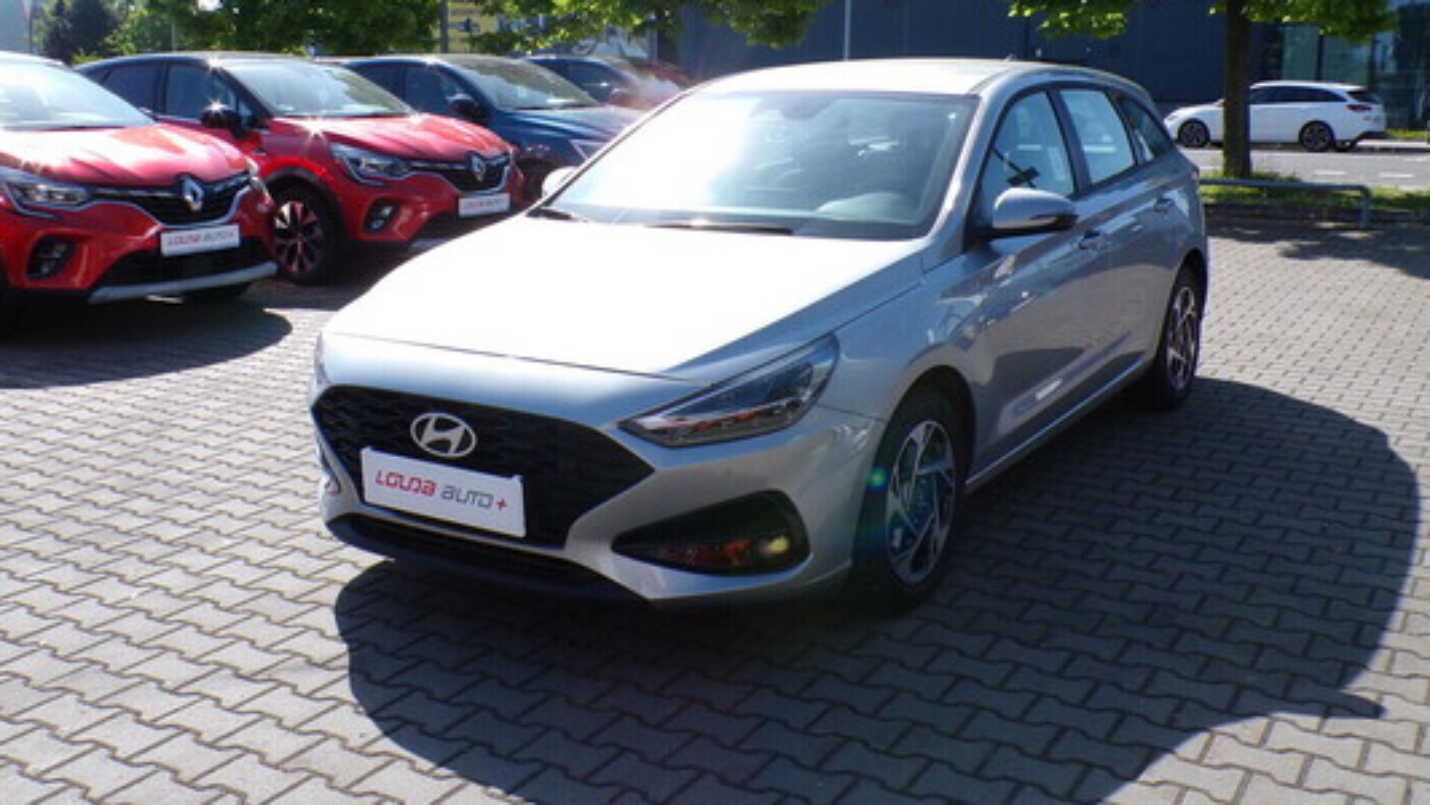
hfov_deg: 55.3
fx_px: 1365
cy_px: 310
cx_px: 727
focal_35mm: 36
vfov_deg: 32.7
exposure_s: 1/340
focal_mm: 5.8
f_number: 4.8
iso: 100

**Your task:**
What you output should match the records line for line, minus the pictures.

**Expected answer:**
hfov_deg: 55.3
fx_px: 1365
cy_px: 310
cx_px: 727
focal_35mm: 36
vfov_deg: 32.7
exposure_s: 1/340
focal_mm: 5.8
f_number: 4.8
iso: 100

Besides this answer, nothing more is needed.